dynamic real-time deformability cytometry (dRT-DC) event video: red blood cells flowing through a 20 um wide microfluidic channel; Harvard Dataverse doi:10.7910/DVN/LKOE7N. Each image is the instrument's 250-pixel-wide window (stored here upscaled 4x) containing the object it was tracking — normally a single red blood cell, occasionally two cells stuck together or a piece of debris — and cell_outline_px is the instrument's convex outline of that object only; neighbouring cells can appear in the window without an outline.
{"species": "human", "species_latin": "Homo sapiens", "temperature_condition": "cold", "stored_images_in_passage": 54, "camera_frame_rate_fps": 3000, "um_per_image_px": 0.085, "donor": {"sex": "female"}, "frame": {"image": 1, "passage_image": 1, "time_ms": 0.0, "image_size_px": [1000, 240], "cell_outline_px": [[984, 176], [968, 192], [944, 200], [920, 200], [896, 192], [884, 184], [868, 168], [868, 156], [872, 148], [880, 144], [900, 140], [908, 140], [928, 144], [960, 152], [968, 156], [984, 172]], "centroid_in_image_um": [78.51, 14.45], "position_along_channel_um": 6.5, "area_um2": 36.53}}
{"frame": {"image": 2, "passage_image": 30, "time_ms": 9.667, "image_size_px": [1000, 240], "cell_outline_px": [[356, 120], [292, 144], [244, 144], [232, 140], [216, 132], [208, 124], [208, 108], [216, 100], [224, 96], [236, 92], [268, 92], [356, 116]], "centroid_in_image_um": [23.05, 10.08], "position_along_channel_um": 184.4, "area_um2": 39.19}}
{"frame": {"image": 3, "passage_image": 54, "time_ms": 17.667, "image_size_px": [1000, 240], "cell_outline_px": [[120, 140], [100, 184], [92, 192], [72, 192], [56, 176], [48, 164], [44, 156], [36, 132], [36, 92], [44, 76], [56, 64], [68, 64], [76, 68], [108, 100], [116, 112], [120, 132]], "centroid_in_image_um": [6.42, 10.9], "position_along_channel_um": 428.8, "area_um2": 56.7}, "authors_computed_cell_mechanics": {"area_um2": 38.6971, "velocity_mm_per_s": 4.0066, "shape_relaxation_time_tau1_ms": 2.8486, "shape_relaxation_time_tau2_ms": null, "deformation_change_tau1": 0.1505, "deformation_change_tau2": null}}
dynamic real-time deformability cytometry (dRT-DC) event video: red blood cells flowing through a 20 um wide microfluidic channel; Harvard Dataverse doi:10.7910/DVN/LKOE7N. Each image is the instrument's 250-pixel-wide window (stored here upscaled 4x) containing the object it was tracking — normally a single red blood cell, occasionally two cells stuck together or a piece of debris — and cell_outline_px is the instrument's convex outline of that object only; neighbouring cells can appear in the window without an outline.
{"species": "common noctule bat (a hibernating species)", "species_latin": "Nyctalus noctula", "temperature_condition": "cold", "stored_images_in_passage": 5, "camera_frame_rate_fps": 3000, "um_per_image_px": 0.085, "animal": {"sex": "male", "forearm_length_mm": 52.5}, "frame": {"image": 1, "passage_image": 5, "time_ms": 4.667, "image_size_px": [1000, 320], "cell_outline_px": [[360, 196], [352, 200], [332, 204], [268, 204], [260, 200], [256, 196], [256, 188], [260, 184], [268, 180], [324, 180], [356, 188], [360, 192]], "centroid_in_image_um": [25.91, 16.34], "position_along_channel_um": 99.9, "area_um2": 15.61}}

-=-=-

» Exercise aim:
Please quote the records above exactly, without skipping a line.

» Solution to the problem:
dynamic real-time deformability cytometry (dRT-DC) event video: red blood cells flowing through a 20 um wide microfluidic channel; Harvard Dataverse doi:10.7910/DVN/LKOE7N. Each image is the instrument's 250-pixel-wide window (stored here upscaled 4x) containing the object it was tracking — normally a single red blood cell, occasionally two cells stuck together or a piece of debris — and cell_outline_px is the instrument's convex outline of that object only; neighbouring cells can appear in the window without an outline.
{"species": "human", "species_latin": "Homo sapiens", "temperature_condition": "cold", "stored_images_in_passage": 54, "camera_frame_rate_fps": 3000, "um_per_image_px": 0.085, "donor": {"sex": "female"}, "frame": {"image": 1, "passage_image": 1, "time_ms": 0.0, "image_size_px": [1000, 240], "cell_outline_px": [[984, 176], [968, 192], [944, 200], [920, 200], [896, 192], [884, 184], [868, 168], [868, 156], [872, 148], [880, 144], [900, 140], [908, 140], [928, 144], [960, 152], [968, 156], [984, 172]], "centroid_in_image_um": [78.51, 14.45], "position_along_channel_um": 6.5, "area_um2": 36.53}}
{"frame": {"image": 2, "passage_image": 30, "time_ms": 9.667, "image_size_px": [1000, 240], "cell_outline_px": [[356, 120], [292, 144], [244, 144], [232, 140], [216, 132], [208, 124], [208, 108], [216, 100], [224, 96], [236, 92], [268, 92], [356, 116]], "centroid_in_image_um": [23.05, 10.08], "position_along_channel_um": 184.4, "area_um2": 39.19}}
{"frame": {"image": 3, "passage_image": 54, "time_ms": 17.667, "image_size_px": [1000, 240], "cell_outline_px": [[120, 140], [100, 184], [92, 192], [72, 192], [56, 176], [48, 164], [44, 156], [36, 132], [36, 92], [44, 76], [56, 64], [68, 64], [76, 68], [108, 100], [116, 112], [120, 132]], "centroid_in_image_um": [6.42, 10.9], "position_along_channel_um": 428.8, "area_um2": 56.7}, "authors_computed_cell_mechanics": {"area_um2": 38.6971, "velocity_mm_per_s": 4.0066, "shape_relaxation_time_tau1_ms": 2.8486, "shape_relaxation_time_tau2_ms": null, "deformation_change_tau1": 0.1505, "deformation_change_tau2": null}}
dynamic real-time deformability cytometry (dRT-DC) event video: red blood cells flowing through a 20 um wide microfluidic channel; Harvard Dataverse doi:10.7910/DVN/LKOE7N. Each image is the instrument's 250-pixel-wide window (stored here upscaled 4x) containing the object it was tracking — normally a single red blood cell, occasionally two cells stuck together or a piece of debris — and cell_outline_px is the instrument's convex outline of that object only; neighbouring cells can appear in the window without an outline.
{"species": "common noctule bat (a hibernating species)", "species_latin": "Nyctalus noctula", "temperature_condition": "cold", "stored_images_in_passage": 5, "camera_frame_rate_fps": 3000, "um_per_image_px": 0.085, "animal": {"sex": "male", "forearm_length_mm": 52.5}, "frame": {"image": 1, "passage_image": 5, "time_ms": 4.667, "image_size_px": [1000, 320], "cell_outline_px": [[360, 196], [352, 200], [332, 204], [268, 204], [260, 200], [256, 196], [256, 188], [260, 184], [268, 180], [324, 180], [356, 188], [360, 192]], "centroid_in_image_um": [25.91, 16.34], "position_along_channel_um": 99.9, "area_um2": 15.61}}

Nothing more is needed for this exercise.